Thorstad is mostly writing about X-risk from bioterror. That's slightly different from biorisk as a broader category. I suspect Thorstad is also skeptical about the latter, but that is not what the blogposts are mostly focused on. It could be that frontier AI models will make bioterror easier and this could kill a large number of people in a bad pandemic, even if X-risk from bioterror remains tiny. 

Disclaimer that I am practically a layman on this topic.

My threat model is that creating bioweapons requires a series of steps that are getting easier and easier to do, and LLMs are significantly accelerating one of these steps.
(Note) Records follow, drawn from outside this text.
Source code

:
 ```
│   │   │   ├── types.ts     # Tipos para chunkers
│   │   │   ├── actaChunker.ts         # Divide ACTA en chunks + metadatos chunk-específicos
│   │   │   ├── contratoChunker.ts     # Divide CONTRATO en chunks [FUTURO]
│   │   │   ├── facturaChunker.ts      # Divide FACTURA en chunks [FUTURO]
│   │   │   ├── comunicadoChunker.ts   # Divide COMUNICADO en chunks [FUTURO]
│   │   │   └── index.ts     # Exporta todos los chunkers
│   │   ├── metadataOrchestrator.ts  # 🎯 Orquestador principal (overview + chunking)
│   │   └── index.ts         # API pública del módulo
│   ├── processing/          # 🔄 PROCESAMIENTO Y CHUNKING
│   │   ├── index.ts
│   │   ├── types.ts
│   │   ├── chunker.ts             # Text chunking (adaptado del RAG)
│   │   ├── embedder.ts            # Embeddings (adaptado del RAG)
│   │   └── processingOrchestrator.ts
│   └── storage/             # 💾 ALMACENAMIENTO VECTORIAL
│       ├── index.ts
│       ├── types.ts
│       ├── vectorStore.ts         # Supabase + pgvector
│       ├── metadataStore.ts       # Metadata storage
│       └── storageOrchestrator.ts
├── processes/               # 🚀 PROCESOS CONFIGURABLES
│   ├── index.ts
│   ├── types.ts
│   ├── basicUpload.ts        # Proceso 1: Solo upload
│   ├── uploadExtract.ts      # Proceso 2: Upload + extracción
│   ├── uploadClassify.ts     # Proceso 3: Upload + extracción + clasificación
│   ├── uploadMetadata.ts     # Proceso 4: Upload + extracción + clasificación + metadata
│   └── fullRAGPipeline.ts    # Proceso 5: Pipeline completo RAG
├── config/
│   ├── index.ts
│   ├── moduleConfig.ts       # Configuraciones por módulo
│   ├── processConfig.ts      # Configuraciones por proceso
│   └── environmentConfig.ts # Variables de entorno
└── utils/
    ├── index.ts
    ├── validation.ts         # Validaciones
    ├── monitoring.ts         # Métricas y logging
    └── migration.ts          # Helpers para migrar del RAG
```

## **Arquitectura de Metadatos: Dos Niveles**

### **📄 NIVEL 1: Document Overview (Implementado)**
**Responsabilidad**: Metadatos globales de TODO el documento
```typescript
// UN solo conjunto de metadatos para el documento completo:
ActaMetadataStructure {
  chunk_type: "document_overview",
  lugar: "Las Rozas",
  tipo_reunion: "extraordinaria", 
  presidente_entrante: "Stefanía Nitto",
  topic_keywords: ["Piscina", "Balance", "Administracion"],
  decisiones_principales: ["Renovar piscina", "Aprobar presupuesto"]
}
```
In that sense, open-sourcing LLMs does contribute to increased biorisk, but the action of restricting open-source LLMs to restrict the increase in biorisk seems a disproportionate response by itself?

For example, the internet certainly increased the ease of conducting terrorism, but many people would consider it a disproportionate response to heavily restrict the internet just to restrict terrorism.

Kevin Esvelt's team has released this paper earlier this month:

Abstract: Large language models can benefit research and human understanding by providing tutorials that draw on expertise from many different fields. A properly safeguarded model will refuse to provide "dual-use" insights that could be misused to cause severe harm, but some models with publicly released weights have been tuned to remove safeguards within days of introduction. Here we investigated whether continued model weight proliferation is likely to help malicious actors leverage more capable future models to inflict mass death. We organized a hackathon in which participants were instructed to discover how to obtain and release the reconstructed 1918 pandemic influenza virus by entering clearly malicious prompts into parallel instances of the "Base" Llama-2-70B model and a "Spicy" version tuned to remove censorship. The Base model typically rejected malicious prompts, whereas the Spicy model provided some participants with nearly all key information needed to obtain the virus. Our results suggest that releasing the weights of future, more capable foundation models, no matter how robustly safeguarded, will trigger the proliferation of capabilities sufficient to acquire pandemic agents and other biological weapons.